The truly gratifying and overwhelming response from parents around the world to No Regrets Parenting has brought with it an outpouring of personal stories and vignettes. I have had the privilege of hearing many, many happy and grateful applications of the principles and strategies of No Regrets Parenting.  Testimonials from parents about how the book has already changed the way they see their kids and the way they share moments with them. I’ve also been asked hundreds of great questions, and received equally astounding numbers of wonderful suggestions for creative and successful No Regrets Parenting. One just yesterday from my new friend and co-conspirator in parenting, Cara Lemieux (www.meandducky.com), who said since reading No Regrets Parenting she now pauses at the door of her apartment before coming in from a long day at work. At the door, she answers her final email and sends her last text before turning off her phone and devoting the next hour and a half or two entirely to her young daughter – no digital distractions from the time she arrives inside her home until her little girl is asleep. What a wonderful extension of the “Unplugged” chapter in the No Regrets Parenting book.

Another theme that has emerged in the questions I’ve received about the book and this blog has been, “My kids are nearly grown. I wish I would have done things differently when they were younger. Is it too late for me?” As with everything in parenting, patterns and habits are formed early in both kids and parents. But those habits and patterns are NOT fixed in stone and CAN be changed even when your kids are tweens, teens, and young adults. No Regrets Parenting includes many,  many suggestions for making memorable moments with older kids. From speaking their language (texting, Facebook’ing, tweeting) to forming new family traditions. From taking older kids along on business trips, to helping with Drivers-Ed and college applications.
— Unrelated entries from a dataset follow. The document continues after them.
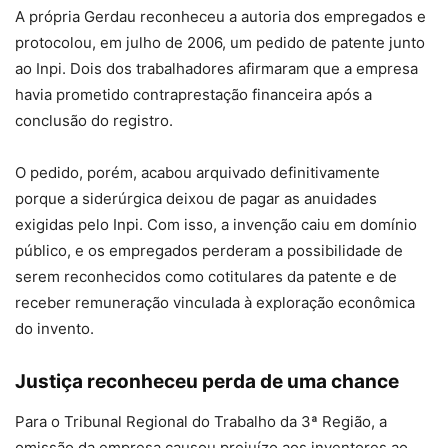
A própria Gerdau reconheceu a autoria dos empregados e
protocolou, em julho de 2006, um pedido de patente junto
ao Inpi. Dois dos trabalhadores afirmaram que a empresa
havia prometido contraprestação financeira após a
conclusão do registro.
O pedido, porém, acabou arquivado definitivamente
porque a siderúrgica deixou de pagar as anuidades
exigidas pelo Inpi. Com isso, a invenção caiu em domínio
público, e os empregados perderam a possibilidade de
serem reconhecidos como cotitulares da patente e de
receber remuneração vinculada à exploração econômica
do invento.
Justiça reconheceu perda de uma chance
Para o Tribunal Regional do Trabalho da 3ª Região, a
omissão da empresa causou prejuízo aos inventores ao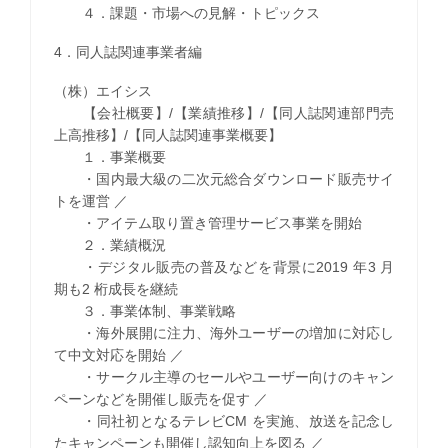
４．課題・市場への見解・トピックス
4．同人誌関連事業者編
（株）エイシス
【会社概要】/【業績推移】/【同人誌関連部門売
上高推移】/【同人誌関連事業概要】
１．事業概要
・国内最大級の二次元総合ダウンロード販売サイ
トを運営 ／
・アイテム取り置き管理サービス事業を開始
２．業績概況
・デジタル販売の普及などを背景に2019 年3 月
期も2 桁成長を継続
３．事業体制、事業戦略
・海外展開に注力、海外ユーザーの増加に対応し
て中文対応を開始 ／
・サークル主導のセールやユーザー向けのキャン
ペーンなどを開催し販売を促す ／
・同社初となるテレビCM を実施、放送を記念し
たキャンペーンも開催し認知向上を図る ／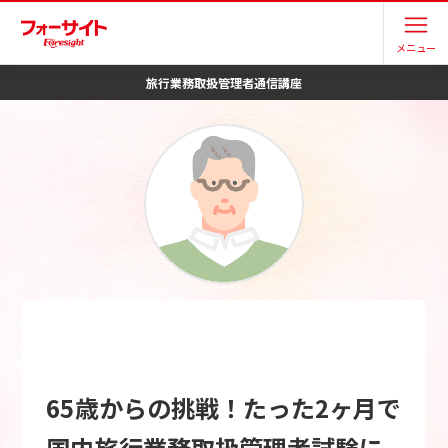
メニュー
旅行業務取扱管理者
通信講座
65歳からの挑戦！たった2ヶ月で
国内旅行業務取扱管理者試験に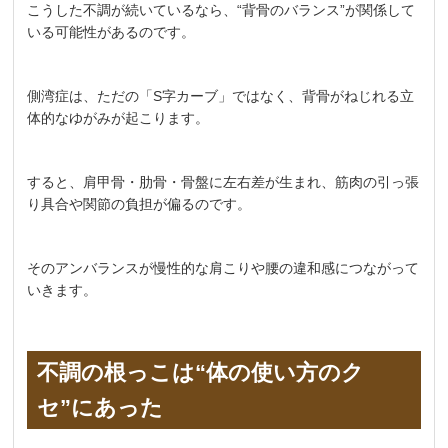
こうした不調が続いているなら、“背骨のバランス”が関係して
いる可能性があるのです。
側湾症は、ただの「S字カーブ」ではなく、背骨がねじれる立
体的なゆがみが起こります。
すると、肩甲骨・肋骨・骨盤に左右差が生まれ、筋肉の引っ張
り具合や関節の負担が偏るのです。
そのアンバランスが慢性的な肩こりや腰の違和感につながって
いきます。
不調の根っこは“体の使い方のク
セ”にあった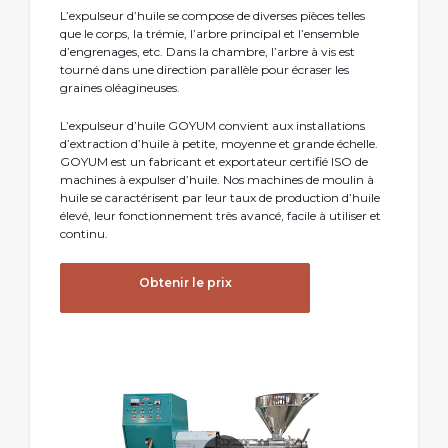
L’expulseur d’huile se compose de diverses pièces telles
que le corps, la trémie, l’arbre principal et l’ensemble
d’engrenages, etc. Dans la chambre, l’arbre à vis est
tourné dans une direction parallèle pour écraser les
graines oléagineuses.
L’expulseur d’huile GOYUM convient aux installations
d’extraction d’huile à petite, moyenne et grande échelle.
GOYUM est un fabricant et exportateur certifié ISO de
machines à expulser d’huile. Nos machines de moulin à
huile se caractérisent par leur taux de production d’huile
élevé, leur fonctionnement très avancé, facile à utiliser et
continu.
Obtenir le prix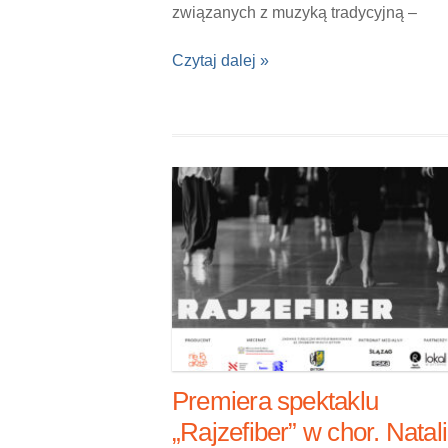
związanych z muzyką tradycyjną –
depozytariuszek, artystek, […]
Czytaj dalej »
Premiera spektaklu
„Rajzefiber” w chor. Natali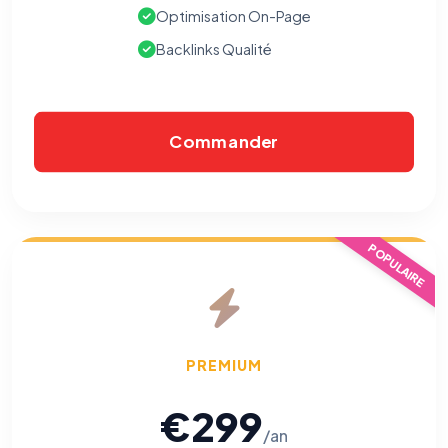
Optimisation On-Page
Backlinks Qualité
Commander
POPULAIRE
⚙️
Cookies essentiels
TOUJOURS ACTIF
Nécessaires au fonctionnement du site : session, sécurité,
mémorisation de vos choix de consentement. Ils ne
PREMIUM
peuvent pas être désactivés.
€299
Cookies analytiques
/an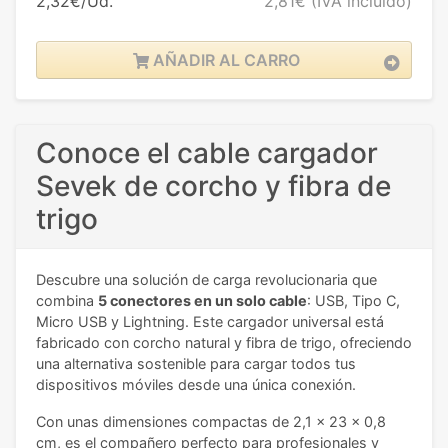
2,32€/Ud.
2,81€
(IVA incluido)
AÑADIR AL CARRO
Conoce el cable cargador
Sevek de corcho y fibra de
trigo
Descubre una solución de carga revolucionaria que
combina
5 conectores en un solo cable
: USB, Tipo C,
Micro USB y Lightning. Este cargador universal está
fabricado con corcho natural y fibra de trigo, ofreciendo
una alternativa sostenible para cargar todos tus
dispositivos móviles desde una única conexión.
Con unas dimensiones compactas de 2,1 x 23 x 0,8
cm, es el compañero perfecto para profesionales y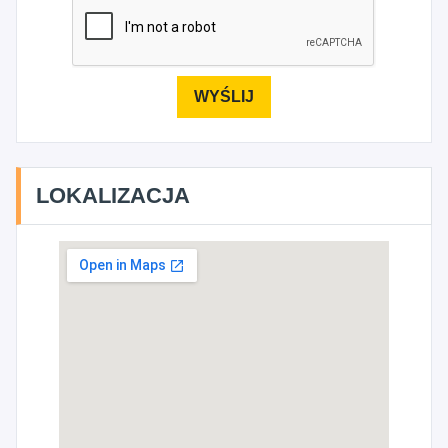
LOKALIZACJA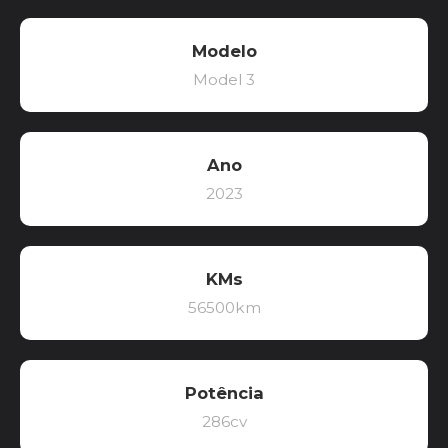
Modelo
Model 3
Ano
2023
KMs
56500km
Potência
286cv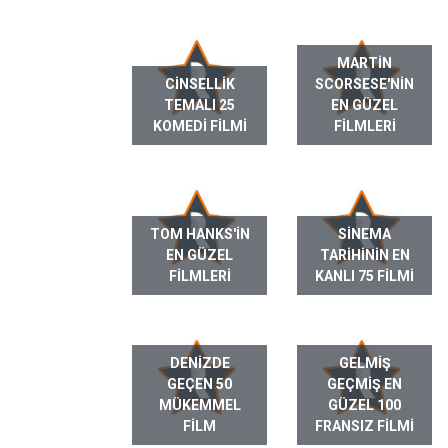
MARTIN
CINSELLIK
SCORSESE'NIN
TEMALI 25
EN GÜZEL
KOMEDI FILMI
FILMLERI
TOM HANKS'IN
SINEMA
EN GÜZEL
TARIHININ EN
FILMLERI
KANLI 75 FILMI
DENIZDE
GELMIŞ
GEÇEN 50
GEÇMIŞ EN
MÜKEMMEL
GÜZEL 100
FILM
FRANSIZ FILMI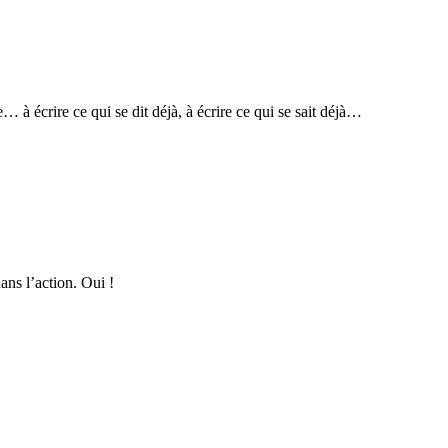
à écrire ce qui se dit déjà, à écrire ce qui se sait déjà…
ns l’action. Oui !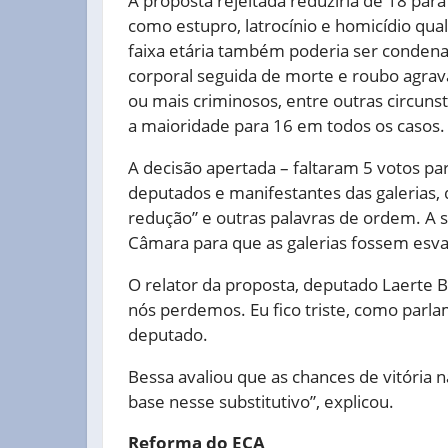
A proposta rejeitada reduziria de 18 par
como estupro, latrocínio e homicídio qua
faixa etária também poderia ser condena
corporal seguida de morte e roubo agrav
ou mais criminosos, entre outras circunstâ
a maioridade para 16 em todos os casos.
A decisão apertada – faltaram 5 votos par
deputados e manifestantes das galerias, 
redução” e outras palavras de ordem. A 
Câmara para que as galerias fossem esva
O relator da proposta, deputado Laerte B
nós perdemos. Eu fico triste, como parla
deputado.
Bessa avaliou que as chances de vitória n
base nesse substitutivo”, explicou.
Reforma do ECA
If you have not been a No Regrets Parent from the time your kids were in the crib, start now. You can be part of your older kids’ lives in ways that will surprise both you and your kids.  On the treadmill yesterday, I watched a Netflix movie that I would probably never have watched without exercise as an excuse: Real Steel. This is a film about robot boxing. Yes, robot boxing. But, it’s also a movie about parenting, and about parenting do-overs. Hugh Jackman plays 11 year-old Max’s dad. Dad abandoned the family when Max was born, unable to cope with the reality and responsibility of parenthood. It takes an old broken-down boxing robot to bring dad and son back together again – painfully at first. If you can get through all the robot smashing (think “Transformers”), the family story is really quite touching – a parent discovering his child, a child  finding redeeming qualities in his father, and both creating moments together that help bridge the years when there were none.

You can find No Regrets Parenting stories everywhere you look. Some start early in childhood if parents are wise enough to look into the future and see how fast young kids grow up.  Other stories start later, with kids already growing up or almost grown; those stories still have the potential for a happy ending if parents are wise enough to call a do-over. It’s never too late to connect with your kids.